The year was 2004. Country folk artist Jewel had just made the unsmooth transition to bubblegum pop with her critically maligned album 0304, which she described as an upbeat response to the Iraq War. Someone at ABC thought it was a smart idea to give Jessica Simpson and Nick Lachey a one-hour primetime TV special, featuring comedy sketches and a guest appearance by Mr. T. These two chaotic forces converged into a live duet of "Who Will Save Your Soul," delivered with a whole lot of feeling by Jewel and Jessica. 15 years later, footage of the performance is circulating on Twitter, courtesy of BuzzFeed's Matt Stopera.
Kindly stop scrolling immediately, and watch it:
I am not kidding you when I tell you I think about this Jessica Simpson and Jewel "Who Will Save Your Soul?" perfor… https://t.co/93rYQcK13X— Matt Stopera (@Matt Stopera)1551817037.0
Now watch the full clip, this time focusing your attention solely on Simpson's complex jaw choreography:
There is much to take note of here, obviously. The babydoll tops and bootcut jeans, coupled with Ivanka Trump-style iced blonde highlights and experimental bangs. The fact Jewel and Simpson hold one note for approximately half an hour, beginning from the 1:15 mark. The squeaking noises Jewel keeps making. Most of all, the puzzling contrast between Simpson's surprisingly on-point vocals and her confused, overcooked stage presence.
Looking back from the vantage point of 2019, we can see that there are bigger cultural elements at play, for sure. The hayseeds of the yeehaw movement are being sown before our eyes — is it too much to say that Jewel and Jessica walked so Kacey Musgraves could run? And we're also witnessing the unlikely genesis of Jessica Simpson, chart-topping pop star — in 2013, she actually pinpointed this duet as the exact moment her post-reality TV music career "exploded." Her album In This Skin, containing singles "With You" and "Sweetest Sin," would sell more than three million copies by 2004's end.

..............................

• **Explore the material**
(A) List every person named in the article about the Jewel and Jessica Simpson duet.
(B) According to the article about the Jewel and Jessica Simpson duet, how many copies would In This Skin sell by the end of 2004?
(C) Reproduce word for word the passage of the article about the Jewel and Jessica Simpson duet starting with "The year was" and going on through "BuzzFeed's Matt Stopera.".
Rely only on the article about the Jewel and Jessica Simpson duet.

Saved entries
..............................

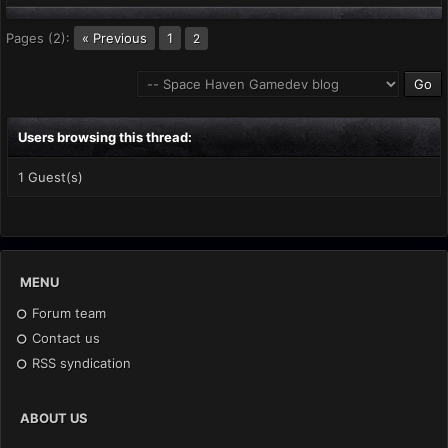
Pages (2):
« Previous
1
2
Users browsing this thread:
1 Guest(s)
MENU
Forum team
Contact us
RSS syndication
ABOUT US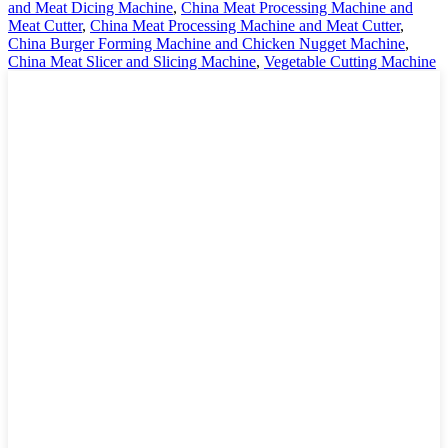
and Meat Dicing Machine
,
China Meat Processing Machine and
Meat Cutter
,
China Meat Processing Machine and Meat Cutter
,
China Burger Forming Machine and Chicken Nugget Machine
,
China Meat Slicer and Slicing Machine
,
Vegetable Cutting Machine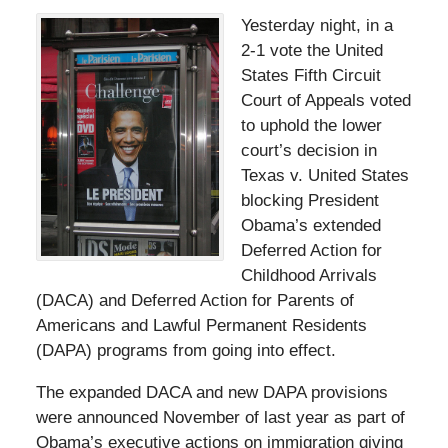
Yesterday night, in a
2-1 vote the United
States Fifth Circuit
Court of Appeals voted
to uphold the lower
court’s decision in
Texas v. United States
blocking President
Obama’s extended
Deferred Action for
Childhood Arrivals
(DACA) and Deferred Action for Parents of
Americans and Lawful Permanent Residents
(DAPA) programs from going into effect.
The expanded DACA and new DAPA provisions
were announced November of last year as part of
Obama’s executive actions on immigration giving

..............................

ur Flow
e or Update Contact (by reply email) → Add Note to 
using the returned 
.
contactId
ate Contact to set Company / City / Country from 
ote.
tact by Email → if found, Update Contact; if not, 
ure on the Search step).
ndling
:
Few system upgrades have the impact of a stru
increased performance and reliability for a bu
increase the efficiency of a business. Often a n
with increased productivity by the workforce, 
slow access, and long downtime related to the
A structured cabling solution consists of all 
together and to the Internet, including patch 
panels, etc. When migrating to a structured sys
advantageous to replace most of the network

..............................

• **Task responses**
(A) Jewel, Jessica Simpson, Nick Lachey, Mr. T, Matt Stopera, Ivanka Trump, Kacey Musgraves

(B) More than three million copies.

(C)
The year was 2004. Country folk artist Jewel had just made the unsmooth transition to bubblegum pop with her critically maligned album 0304, which she described as an upbeat response to the Iraq War. Someone at ABC thought it was a smart idea to give Jessica Simpson and Nick Lachey a one-hour primetime TV special, featuring comedy sketches and a guest appearance by Mr. T. These two chaotic forces converged into a live duet of "Who Will Save Your Soul," delivered with a whole lot of feeling by Jewel and Jessica. 15 years later, footage of the performance is circulating on Twitter, courtesy of BuzzFeed's Matt Stopera.